An In-Depth Look at Cloud Bursting
Cloud bursting is still a work in progress, but it is getting closer to practical reality.
Since the dawn of the cloud era, the enterprise has been looking forward to the possibility of seamlessly offloading excess data to third-party virtual infrastructure – also known as cloud bursting. But while technologically possible, this prize seems to remain perpetually out of reach as a practical matter, even in hybrid environments that are supposed to support robust connectivity between on-premises and remote data centers.
It turns out that the obstacles to this level of functionality are more formidable than initially thought, and even the use cases are not that strong given the wildly different operating environments that inhabit traditional and cloud-based architectures.
For one thing, says Gartner analyst Lauren Nelson, bursting places significant strain on both internal and external networks, very little of which has been abstracted to the point that it can support highly dynamic workflows. This means that to implement an effective bursting environment, most networks must be overprovisioned to handle peak loads, which drives up costs and leaves much of the bandwidth idle during normal operating periods. For this reason, many enterprises opt for a hosted private cloud, which provides the same level of performance and isolation as an on-premises data center but can more easily burst workloads onto the provider’s public resources. (For more on different types of cloud services, see Public, Private and Hybrid Clouds: What's the Difference?)
Still, issues like interoperability and integration get in the way of completely seamless bursting. Like the enterprise data center, most cloud facilities feature a collection of hardware, software, virtualization and other solutions – even those that are built around customized platforms and open reference architectures. Every time one platform needs to query another or convert data from one format to another, a slight bit of lag is introduced, and this can become noticeable to users as workloads increase and resource consumption starts to scale.

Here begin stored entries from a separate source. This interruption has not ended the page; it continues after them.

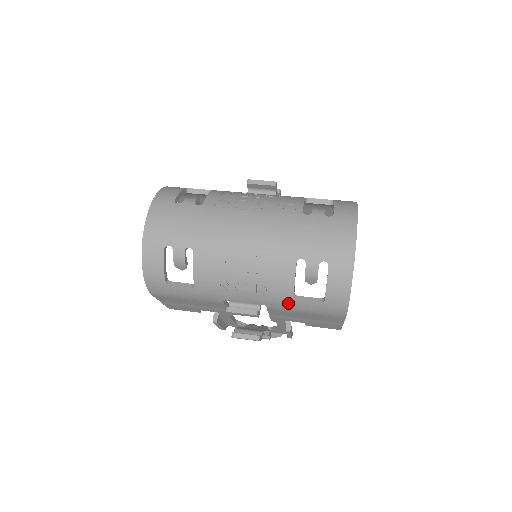
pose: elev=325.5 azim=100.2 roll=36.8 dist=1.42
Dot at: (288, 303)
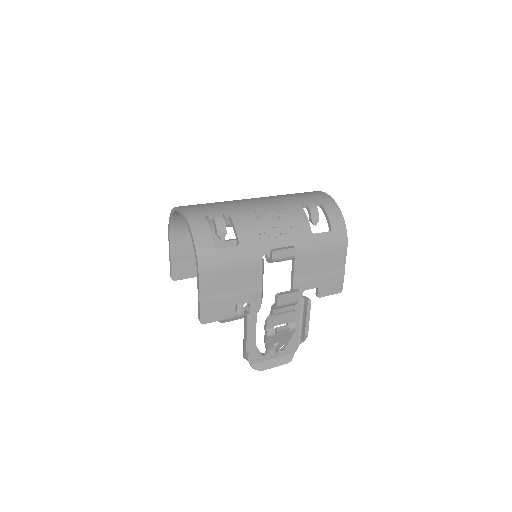
Dot at: (309, 240)
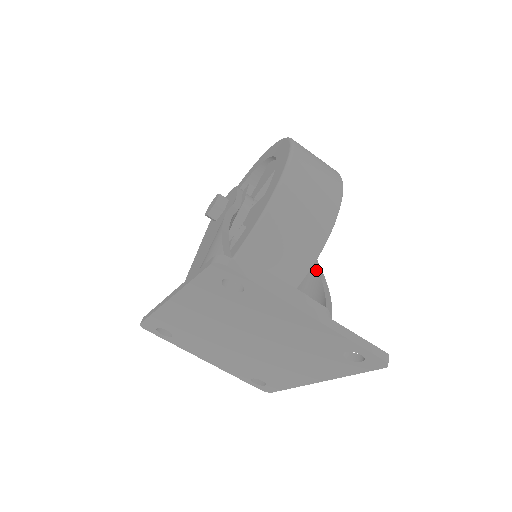
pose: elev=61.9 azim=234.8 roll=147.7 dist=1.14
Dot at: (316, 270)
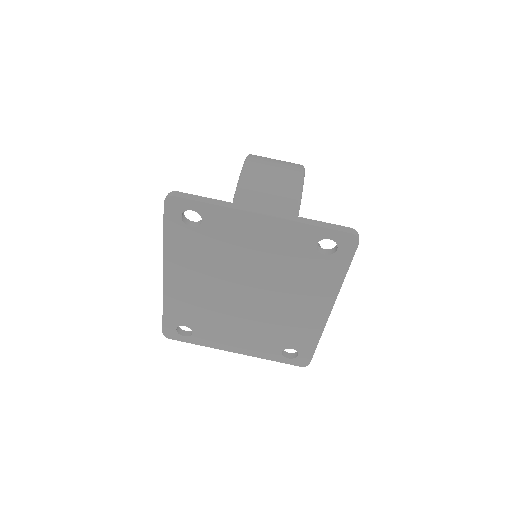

Even when workloads are successfully pushed across these technological diasporas, performance can vary dramatically from cloud to cloud. A key problem, says Kaseya’s Mike Puglia, is the fact that traditional data center applications are not designed to run in dynamic cloud environments, and vice versa. So even within the same application, dataflows internal to the data center may move much more quickly than those that must traverse the WAN to reach the cloud and back. And since most organizations lack the visibility into their cloud provider’s infrastructure, it can be difficult, if not impossible, to determine exactly where the bottlenecks are and how to resolve them.
Predictable Workloads Help
The news is not all bad, however. As tech writer Tyler Keen noted recently, bursting is a lot easier if you know when and by how much your workload will spike. An e-commerce environment that sees heavy traffic during the holidays, for example, can utilize a pre-configured cloud environment that dynamically scales to desired levels. In many cases, the environment is already linked to a limited cloud presence, so the enterprise is not exactly “bursting” data but consuming more of the provider’s resources than normal. To accomplish this, of course, application software will have to be tailored to support multi-instance environments, and this becomes more complicated as the app comes to rely upon multiple third-party services.
But shouldn’t all of these issues fade away with the rise of virtual networking and the software-defined data center (SDDC)? Perhaps not entirely, says Dave Cope, senior director of market development for Cisco CloudCenter. While these and other developments certainly help, the real breakthrough will come from abstraction at the application level and the development of cloud-independent application profiles. This will deliver the central point of visibility and control to allow the enterprise to manage its workflows regardless of where or how they are supported. Even as the app transitions between public, private and hybrid resources, users maintain a consistent interface even as the app itself is continuously integrated and upgraded through advanced DevOps processes. (To learn more about software-defined data centers, see The Software-Defined Data Center: What's Real and What's Not.)
This approach also allows the enterprise to become more cloud-like without the costly, time-consuming process of converting legacy infrastructure into private clouds. Using an application-centric management and orchestration platform, organizations can convert their entire application portfolio to a consumption-based services model that maintains performance and consistency across any and all infrastructure configurations. This is a tall order for many enterprises, however, as it fundamentally shifts the relationship between infrastructure, applications, data, users and even the business model itself.
The Future of Bursting
Nevertheless, this is exactly the journey that today’s enterprise faces as it confronts the realities of digital transformation and the rise of the service-driven economy. Today’s data user has little patience for latency, service interruptions or other excuses that prevent them from getting what they want when they want it, but traditional data center infrastructure is not flexible enough to support this level of functionality, while the cloud does not always represent the most cost-effective solution.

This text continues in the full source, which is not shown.